GINJAL (BUAH PINGGANG)

Adalah penyebab yang sama meinggalnya alm. mama mertuaku. Hari ini adalah hari ketujuh sejak meinggalnya mama mertuaku. Ginjal --- akupun sering mengeluhkan rasa sakit di punggungku, karena sering sekali duduk didepan komputer berjam-jam lamanya. Sehingga alm. mama mertuaku pernah berpesan agar aku banyak minum air putih dan sering-sering berolah-raga walau hanya sebentar.

Meski sering berselisih pendapat, karena kami memang sama-sama orang yang keras dan memegang teguh pendapat masing-masing. Ternyata beliau begitu memperhatikanku...

08 August 2005

Berbeda

Setelah beberapa hari disibukkan dengan berbagai urusan keluarga, setelah meninggalnya mama mertuaku dan pesta pernikahan adik iparku yang hanya berselang beberapa hari. Aku kembali menyibukkan diri dengan pekerjaan dan bisnisku. Selama beberapa hari itu, aku menjadi lebih dekat dengan keluarga dari istriku, membuatku lebih mengerti bagaimana cara mereka memandang dan menjalani hidup yang sangat singkat ini. Dan aku tersenyum sekaligus menitikkan air mata... semua sangat berbeda.

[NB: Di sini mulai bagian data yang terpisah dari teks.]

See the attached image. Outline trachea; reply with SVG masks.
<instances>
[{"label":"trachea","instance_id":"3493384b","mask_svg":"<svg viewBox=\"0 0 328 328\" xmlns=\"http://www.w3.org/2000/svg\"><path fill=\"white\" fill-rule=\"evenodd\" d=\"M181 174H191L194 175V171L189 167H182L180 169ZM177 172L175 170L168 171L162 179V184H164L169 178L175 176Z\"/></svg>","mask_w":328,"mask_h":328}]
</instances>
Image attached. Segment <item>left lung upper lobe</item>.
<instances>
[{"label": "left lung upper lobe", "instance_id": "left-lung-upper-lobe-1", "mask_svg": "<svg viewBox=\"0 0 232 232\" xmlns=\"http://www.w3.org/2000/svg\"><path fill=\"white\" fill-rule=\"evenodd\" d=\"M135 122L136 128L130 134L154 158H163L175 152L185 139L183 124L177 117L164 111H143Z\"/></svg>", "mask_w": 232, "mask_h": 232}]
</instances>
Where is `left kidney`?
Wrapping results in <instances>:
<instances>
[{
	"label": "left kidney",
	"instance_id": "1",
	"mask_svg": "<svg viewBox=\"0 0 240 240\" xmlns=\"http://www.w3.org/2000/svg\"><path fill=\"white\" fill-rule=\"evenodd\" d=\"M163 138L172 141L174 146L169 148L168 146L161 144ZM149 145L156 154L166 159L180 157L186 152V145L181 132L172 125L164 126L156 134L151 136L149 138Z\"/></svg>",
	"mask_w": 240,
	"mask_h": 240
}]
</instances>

Aku tidak dapat menyebutkan bahwa cara pandang dan bagaimana aku menjalani hidup ini adalah paling benar. Tapi aku hanya bisa mencontohkan bahwa hanya dengan bermodalkan keahlian, kegigihan dan kepercayaan, aku telah berhasil meraih apa yang aku cita-citakan selama ini, menjadi mandiri, memiliki usaha sendiri, dan perlahan menuju kemapanan. Tak satu rupiah pun orang tua ku pernah memberiku modal, selain pelajaran untuk selalu jujur, adil, hidup mandiri, bertanggung jawab dan tidak takut untuk berbeda.

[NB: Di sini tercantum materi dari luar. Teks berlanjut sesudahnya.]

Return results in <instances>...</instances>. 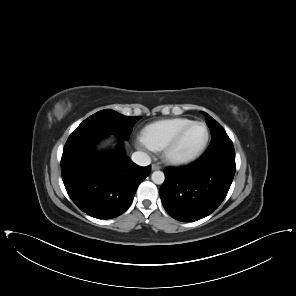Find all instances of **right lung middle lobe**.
I'll return each instance as SVG.
<instances>
[{
    "instance_id": "dd1d6c3e",
    "label": "right lung middle lobe",
    "mask_w": 296,
    "mask_h": 296,
    "mask_svg": "<svg viewBox=\"0 0 296 296\" xmlns=\"http://www.w3.org/2000/svg\"><path fill=\"white\" fill-rule=\"evenodd\" d=\"M141 116H124L113 110H101L85 119L72 134L105 133L128 139Z\"/></svg>"
}]
</instances>
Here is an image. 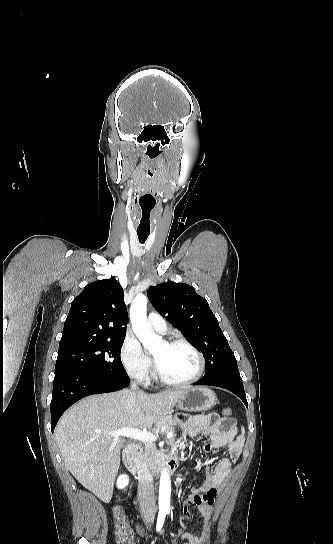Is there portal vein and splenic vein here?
Returning <instances> with one entry per match:
<instances>
[{
  "label": "portal vein and splenic vein",
  "mask_w": 333,
  "mask_h": 544,
  "mask_svg": "<svg viewBox=\"0 0 333 544\" xmlns=\"http://www.w3.org/2000/svg\"><path fill=\"white\" fill-rule=\"evenodd\" d=\"M164 428H162L163 430ZM108 435H111L112 437L118 438L120 436L128 437L131 439H137L141 441L146 442H154L158 436L153 434L152 432L146 431V430H140V429H133L128 427H123L120 429H117L115 431L109 432ZM172 432L167 433V438L172 437Z\"/></svg>",
  "instance_id": "18ae733b"
}]
</instances>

Bertahun-tahun aku telah merasakan bagaimana orang-orang yang tidak sepaham dengan ku selalu mengkritik, menghina dan bahkan memfitnah, hanya karena aku berpikir berbeda. Namun aku tidak pernah takut untuk menjadi berbeda karena satu hal yang aku yakini benar. Karena aku yakin segala sesuatu yang diawali dengan niat untuk selalu jujur, mempertahankan keadilan serta selalu bertanggung jawab atas hak maupun kewajiban, akan selalu membuahkan hasil yang manis, meskipun melalui perjalanan yang teramat pahit. Alhamdulillah Allah selalu membuktikan bahwa keyakinan yang ku miliki itu meskipun berbeda selalu benar adanya. Dan ini tidak hanya terjadi satu dua kali, melainkan berkali-kali dalam hidupku.

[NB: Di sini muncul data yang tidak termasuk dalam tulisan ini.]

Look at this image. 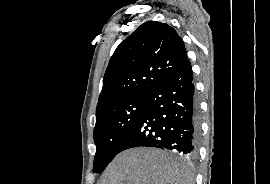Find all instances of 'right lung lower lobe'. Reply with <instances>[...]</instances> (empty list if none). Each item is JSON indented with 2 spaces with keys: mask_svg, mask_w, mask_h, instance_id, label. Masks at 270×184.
<instances>
[{
  "mask_svg": "<svg viewBox=\"0 0 270 184\" xmlns=\"http://www.w3.org/2000/svg\"><path fill=\"white\" fill-rule=\"evenodd\" d=\"M199 112L189 60L147 95L144 113L119 147L146 146L176 150L194 157L199 139Z\"/></svg>",
  "mask_w": 270,
  "mask_h": 184,
  "instance_id": "1",
  "label": "right lung lower lobe"
}]
</instances>
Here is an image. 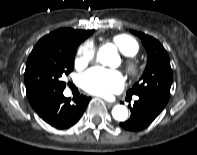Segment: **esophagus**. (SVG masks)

Sehingga aku tidaklah pernah takut untuk menjadi berbeda selama hati kecilku yakin bahwa perbedaan itu benar adanya.

Budi adalah Budi, kalau bukan begitu maka bukan Budi namanya --- masih hangat aku ingat apa yang dikatakan oleh seorang rekan, ketika dia ditanyai oleh seseorang, kenapa aku bersikap seperti itu.

JANGAN TAKUT UNTUK MENJADI BERBEDA KALAU KAMU YAKIN ITU ADALAH BENAR --- KARENA ORANG-ORANG YANG BERHASIL ADALAH ORANG-ORANG YANG BERANI MENJADI BERBEDA DARI ORANG KEBANYAKAN.